BMC Infect Dis. 2010 Aug 25;10:253. doi: 10.1186/1471-2334-10-253.
Evidence suggests that probiotics reduce rotavirus diarrhoea duration. Although there are several probiotic strains potentially useful, daily practice is often limited by the type and number of products locally available. In general, information about combined products is scarce. In this study we compare the effect of two probiotic products in the treatment of diarrhoea in children less than 2 years of age.
A Randomized double-blind controlled clinical trial in children hospitalized for acute rotavirus diarrhoea, in the Paediatric Centre Albina Patino, Cochabamba, Bolivia.Participants were children aged 1 - 23 months, who were randomly assigned to receive one of three treatments: Oral rehydration therapy plus placebo; Oral rehydration solution plus Saccharomyces boulardii; or Oral rehydration solution plus a compound containing Lactobacillus acidophilus, Lactobacillus rhamnosus, Bifidobacterium longum and Saccharomyces boulardii. Sample size was 20 per group and the outcomes were duration of diarrhoea, of fever, of vomiting and of hospitalization.
64 cases finished the protocol. On admission, patients' characteristics were similar. Median duration of diarrhoea (p = 0.04) in children who received the single species product (58 hours) was shorter than in controls (84.5 hrs). Comparing children that received the single probiotic product and controls showed shorter duration of fever (18 vs 67 hrs) (p = 0.0042) and the mixed probiotic of vomiting (0 vs 42.5 hrs) (p = 0.041). There was no effect on duration of hospitalization (p = 0.31). When experimental groups were merged, statistical significance of changes increased (total duration of diarrhoea, fever and vomiting P = 0.025, P = 0.025 and P = 0.014, respectively).
Both products decreased the duration of diarrhoea compared to oral rehydration solution alone. This decrease was significant only for the single species product which also decreased the duration of fever.
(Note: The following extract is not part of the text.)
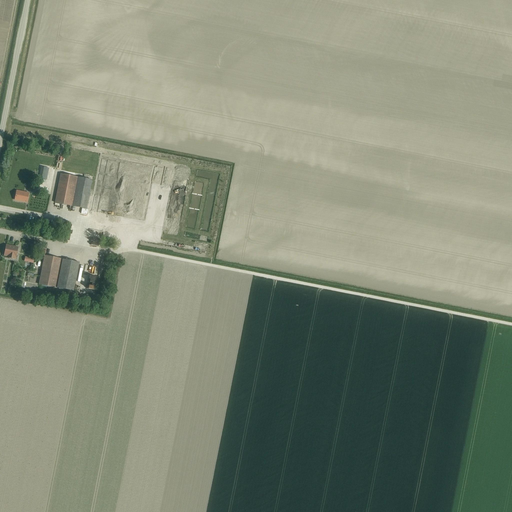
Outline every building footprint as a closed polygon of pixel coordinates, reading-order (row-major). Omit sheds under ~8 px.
[(90,213),(98,214),(108,216),(108,213),(144,220),(155,165),(66,148),(55,203),(91,210),(90,213)] [(27,202),(28,193),(16,191),(15,200),(27,202)] [(4,256),(7,256),(6,258),(15,260),(18,247),(6,245),(4,256)] [(62,259),(44,256),(39,284),(57,288),(62,259)] [(79,262),(62,259),(57,288),(73,291),(79,262)]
With the multiple species product there was no vomiting subsequent to the initiation of treatment. The quantity of probiotic bacteria needed for optimum treatment of gastroenteritis remains to be determined, particularly when multiple species are included in the product.Trial registration: ClinicalTrials.gov ID: NCT00981877Link: https://register.clinicaltrials.gov/prs/app/action/SelectProtocol/sid/S0002653/selectaction/View/ts/2/uid/U0000N04
Clinical trials NCT ID: NCT00981877.
有证据表明益生菌可缩短轮状病毒腹泻的病程。虽然有几种潜在有效的益生菌株,但日常实践往往受到当地可用产品的类型和数量的限制。一般来说,关于联合产品的信息很少。在这项研究中,我们比较了两种益生菌产品在治疗 2 岁以下儿童腹泻中的效果。
在玻利维亚科恰班巴 Albina Patino 儿科中心,对因急性轮状病毒腹泻住院的儿童进行了一项随机双盲对照临床试验。参与者为 1-23 个月大的儿童,他们被随机分配接受三种治疗之一:口服补液治疗加安慰剂;口服补液溶液加酿酒酵母;或口服补液溶液加含有嗜酸乳杆菌、鼠李糖乳杆菌、长双歧杆菌和酿酒酵母的复方。每组样本量为 20 例,结局为腹泻、发热、呕吐和住院时间。
64 例完成了方案。入院时,患者的特征相似。接受单一物种产品(58 小时)的儿童腹泻持续时间中位数(p = 0.04)短于对照组(84.5 小时)。与对照组相比,接受单一益生菌产品的儿童发热持续时间(18 小时与 67 小时)(p = 0.0042)和混合益生菌呕吐持续时间(0 小时与 42.5 小时)(p = 0.041)更短。住院时间无差异(p = 0.31)。当实验组合并时,变化的统计学意义增加(总腹泻持续时间、发热和呕吐的 P 值分别为 0.025、0.025 和 0.014)。
与单独口服补液溶液相比,两种产品均缩短了腹泻持续时间。只有单一物种产品的缩短有统计学意义,该产品还缩短了发热持续时间。使用多种物种产品后,治疗开始后无呕吐。仍需确定最佳治疗胃肠炎所需的益生菌数量,特别是当产品中包含多种物种时。
ClinicalTrials.gov 编号:NCT00981877。
临床试验 NCT 编号:NCT00981877。